As the new Government embarks on its programmes for economic growth, the VCS has, , a particular duty to make the case for investment in social capital to accompany investment in infrastructure. Surely it is hard to argue against the fact that strong economies require strong communities, and that increasing inequality leads inevitably to weaker economies - and potentially debilitating social disruption.
The new Government will shortly introduce its manifesto, and the other parties will no doubt offer their alternatives, as well as (in the case of Labour and the Liberal Democrats), be considering how best to re-invent themselves for 2020 and beyond. I fervently hope that this vision of the future, from whatever party, will involve a strong civil society including a vibrant voluntary and community sector, effective localism, social justice and reformed public services.

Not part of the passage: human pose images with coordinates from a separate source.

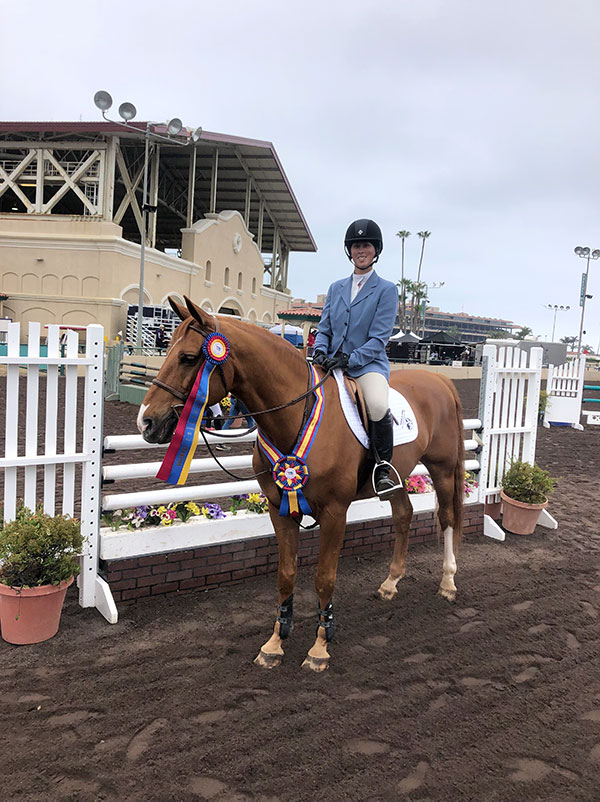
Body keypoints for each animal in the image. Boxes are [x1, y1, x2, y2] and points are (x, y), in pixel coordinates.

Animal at [136, 296, 464, 668]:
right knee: (403, 514)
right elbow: (286, 575)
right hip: (396, 476)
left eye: (189, 357)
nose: (146, 422)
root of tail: (439, 380)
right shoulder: (279, 509)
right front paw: (275, 643)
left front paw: (320, 647)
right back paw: (390, 583)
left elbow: (324, 578)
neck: (297, 414)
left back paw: (448, 583)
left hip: (442, 469)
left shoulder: (335, 513)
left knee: (448, 519)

The voluntary and community sector and its local and national representative bodies must immediately, seize the opportunity to influence the political process and discourse - locally, sub-regionally and nationally. This requires the VCS to:
- be self-confident
- defend and promote its independence
- hold on to mission and principles, but being willing to change as necessary
- make values and evidence based interventions
- provide a strong and effective voice for beneficiaries
- advocate for individuals and communities
- campaign without fear, and oppose and seek to change government policy, where and when necessary
- constructively offer ideas to the new Government on how to implement its policies in sensible and fair ways; and where necessary, promote alternative policies and solutions
- develop and promote new public service models and collaborative arrangements between the sectors
- be ready to change (but on its terms, not the Government's
- seek alternative sources of funding and build sustainable organisations
Post 7th May 2015, I am in no doubt that the need for an ambitious and active voluntary and community sector is greater than ever, and its contribution can and should be greater than ever - and actually, would have been whatever the result.
We need a VCS ready and able to stand up for fairness, social justice and communities; and offering hope and alternative solutions - not just opposition. The sector has to do this whilst ensuring its own survival.
This requires sophisticated yet principled reflection, constructive debate, and new ideas.